MATERIALS PROVIDED
++++++++++
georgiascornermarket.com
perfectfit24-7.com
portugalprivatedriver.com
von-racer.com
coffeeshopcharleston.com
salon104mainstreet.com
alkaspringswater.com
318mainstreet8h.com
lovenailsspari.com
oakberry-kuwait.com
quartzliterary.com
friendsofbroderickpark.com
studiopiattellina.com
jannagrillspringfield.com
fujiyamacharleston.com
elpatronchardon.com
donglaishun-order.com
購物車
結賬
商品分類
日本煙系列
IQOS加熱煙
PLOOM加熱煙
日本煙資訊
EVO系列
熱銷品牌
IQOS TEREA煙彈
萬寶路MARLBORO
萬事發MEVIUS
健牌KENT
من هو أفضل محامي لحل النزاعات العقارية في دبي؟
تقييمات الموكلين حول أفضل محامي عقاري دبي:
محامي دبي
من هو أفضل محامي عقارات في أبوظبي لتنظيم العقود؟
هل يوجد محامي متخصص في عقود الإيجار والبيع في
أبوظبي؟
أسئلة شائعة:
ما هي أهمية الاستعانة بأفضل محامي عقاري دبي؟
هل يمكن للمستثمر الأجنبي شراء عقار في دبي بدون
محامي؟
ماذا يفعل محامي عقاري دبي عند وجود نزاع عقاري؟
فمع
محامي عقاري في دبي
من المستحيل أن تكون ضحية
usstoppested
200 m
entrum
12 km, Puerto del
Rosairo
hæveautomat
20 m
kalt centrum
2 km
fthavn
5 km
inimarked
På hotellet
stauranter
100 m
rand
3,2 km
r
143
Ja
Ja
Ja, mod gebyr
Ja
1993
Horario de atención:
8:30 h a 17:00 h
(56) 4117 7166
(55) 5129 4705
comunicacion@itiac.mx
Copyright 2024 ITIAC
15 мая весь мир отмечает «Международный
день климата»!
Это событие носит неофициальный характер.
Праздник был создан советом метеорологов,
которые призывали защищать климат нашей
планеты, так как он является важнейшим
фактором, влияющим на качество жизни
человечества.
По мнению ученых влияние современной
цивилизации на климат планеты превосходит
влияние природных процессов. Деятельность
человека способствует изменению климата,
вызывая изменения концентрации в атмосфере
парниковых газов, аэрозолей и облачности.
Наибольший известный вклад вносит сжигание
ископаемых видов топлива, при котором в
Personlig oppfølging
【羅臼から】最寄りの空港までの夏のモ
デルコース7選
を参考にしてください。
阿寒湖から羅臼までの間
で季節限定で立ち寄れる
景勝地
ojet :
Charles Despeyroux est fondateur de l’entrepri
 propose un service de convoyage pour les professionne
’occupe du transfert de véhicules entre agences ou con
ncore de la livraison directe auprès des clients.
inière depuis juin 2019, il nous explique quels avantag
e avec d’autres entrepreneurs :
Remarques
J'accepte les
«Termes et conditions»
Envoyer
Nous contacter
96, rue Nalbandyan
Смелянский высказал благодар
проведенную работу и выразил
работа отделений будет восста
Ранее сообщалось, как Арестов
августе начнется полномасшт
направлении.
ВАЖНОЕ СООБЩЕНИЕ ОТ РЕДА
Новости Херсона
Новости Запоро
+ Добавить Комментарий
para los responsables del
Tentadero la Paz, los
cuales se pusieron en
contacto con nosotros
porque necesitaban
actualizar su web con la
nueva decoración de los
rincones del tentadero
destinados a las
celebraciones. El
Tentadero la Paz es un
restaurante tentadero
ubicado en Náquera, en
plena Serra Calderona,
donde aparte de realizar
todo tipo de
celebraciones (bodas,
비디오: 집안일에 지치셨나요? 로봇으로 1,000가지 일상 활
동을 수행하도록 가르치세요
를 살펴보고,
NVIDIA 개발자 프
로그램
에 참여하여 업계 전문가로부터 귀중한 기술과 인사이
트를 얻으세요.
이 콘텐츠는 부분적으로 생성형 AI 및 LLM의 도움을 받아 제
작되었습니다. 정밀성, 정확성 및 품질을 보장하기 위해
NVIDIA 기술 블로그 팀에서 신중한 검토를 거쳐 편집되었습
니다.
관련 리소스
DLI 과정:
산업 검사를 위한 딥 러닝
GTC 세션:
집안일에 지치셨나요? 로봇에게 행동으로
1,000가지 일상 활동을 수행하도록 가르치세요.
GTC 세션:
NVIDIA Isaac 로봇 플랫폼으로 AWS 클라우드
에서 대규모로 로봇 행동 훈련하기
++++++++++
YOUR ASSIGNMENT
The data are to be transcribed in full, exactly as given.

RESPONSE BOX
georgiascornermarket.com
perfectfit24-7.com
portugalprivatedriver.com
von-racer.com
coffeeshopcharleston.com
salon104mainstreet.com
alkaspringswater.com
318mainstreet8h.com
lovenailsspari.com
oakberry-kuwait.com
quartzliterary.com
friendsofbroderickpark.com
studiopiattellina.com
jannagrillspringfield.com
fujiyamacharleston.com
elpatronchardon.com
donglaishun-order.com
購物車
結賬
商品分類
日本煙系列
IQOS加熱煙
PLOOM加熱煙
日本煙資訊
EVO系列
熱銷品牌
IQOS TEREA煙彈
萬寶路MARLBORO
萬事發MEVIUS
健牌KENT
من هو أفضل محامي لحل النزاعات العقارية في دبي؟
تقييمات الموكلين حول أفضل محامي عقاري دبي:
محامي دبي
من هو أفضل محامي عقارات في أبوظبي لتنظيم العقود؟
هل يوجد محامي متخصص في عقود الإيجار والبيع في
أبوظبي؟
أسئلة شائعة:
ما هي أهمية الاستعانة بأفضل محامي عقاري دبي؟
هل يمكن للمستثمر الأجنبي شراء عقار في دبي بدون
محامي؟
ماذا يفعل محامي عقاري دبي عند وجود نزاع عقاري؟
فمع
محامي عقاري في دبي
من المستحيل أن تكون ضحية
usstoppested
200 m
entrum
12 km, Puerto del
Rosairo
hæveautomat
20 m
kalt centrum
2 km
fthavn
5 km
inimarked
På hotellet
stauranter
100 m
rand
3,2 km
r
143
Ja
Ja
Ja, mod gebyr
Ja
1993
Horario de atención:
8:30 h a 17:00 h
(56) 4117 7166
(55) 5129 4705
comunicacion@itiac.mx
Copyright 2024 ITIAC
15 мая весь мир отмечает «Международный
день климата»!
Это событие носит неофициальный характер.
Праздник был создан советом метеорологов,
которые призывали защищать климат нашей
планеты, так как он является важнейшим
фактором, влияющим на качество жизни
человечества.
По мнению ученых влияние современной
цивилизации на климат планеты превосходит
влияние природных процессов. Деятельность
человека способствует изменению климата,
вызывая изменения концентрации в атмосфере
парниковых газов, аэрозолей и облачности.
Наибольший известный вклад вносит сжигание
ископаемых видов топлива, при котором в
Personlig oppfølging
【羅臼から】最寄りの空港までの夏のモ
デルコース7選
を参考にしてください。
阿寒湖から羅臼までの間
で季節限定で立ち寄れる
景勝地
ojet :
Charles Despeyroux est fondateur de l’entrepri
 propose un service de convoyage pour les professionne
’occupe du transfert de véhicules entre agences ou con
ncore de la livraison directe auprès des clients.
inière depuis juin 2019, il nous explique quels avantag
e avec d’autres entrepreneurs :
Remarques
J'accepte les
«Termes et conditions»
Envoyer
Nous contacter
96, rue Nalbandyan
Смелянский высказал благодар
проведенную работу и выразил
работа отделений будет восста
Ранее сообщалось, как Арестов
августе начнется полномасшт
направлении.
ВАЖНОЕ СООБЩЕНИЕ ОТ РЕДА
Новости Херсона
Новости Запоро
+ Добавить Комментарий
para los responsables del
Tentadero la Paz, los
cuales se pusieron en
contacto con nosotros
porque necesitaban
actualizar su web con la
nueva decoración de los
rincones del tentadero
destinados a las
celebraciones. El
Tentadero la Paz es un
restaurante tentadero
ubicado en Náquera, en
plena Serra Calderona,
donde aparte de realizar
todo tipo de
celebraciones (bodas,
비디오: 집안일에 지치셨나요? 로봇으로 1,000가지 일상 활
동을 수행하도록 가르치세요
를 살펴보고,
NVIDIA 개발자 프
로그램
에 참여하여 업계 전문가로부터 귀중한 기술과 인사이
트를 얻으세요.
이 콘텐츠는 부분적으로 생성형 AI 및 LLM의 도움을 받아 제
작되었습니다. 정밀성, 정확성 및 품질을 보장하기 위해
NVIDIA 기술 블로그 팀에서 신중한 검토를 거쳐 편집되었습
니다.
관련 리소스
DLI 과정:
산업 검사를 위한 딥 러닝
GTC 세션:
집안일에 지치셨나요? 로봇에게 행동으로
1,000가지 일상 활동을 수행하도록 가르치세요.
GTC 세션:
NVIDIA Isaac 로봇 플랫폼으로 AWS 클라우드
에서 대규모로 로봇 행동 훈련하기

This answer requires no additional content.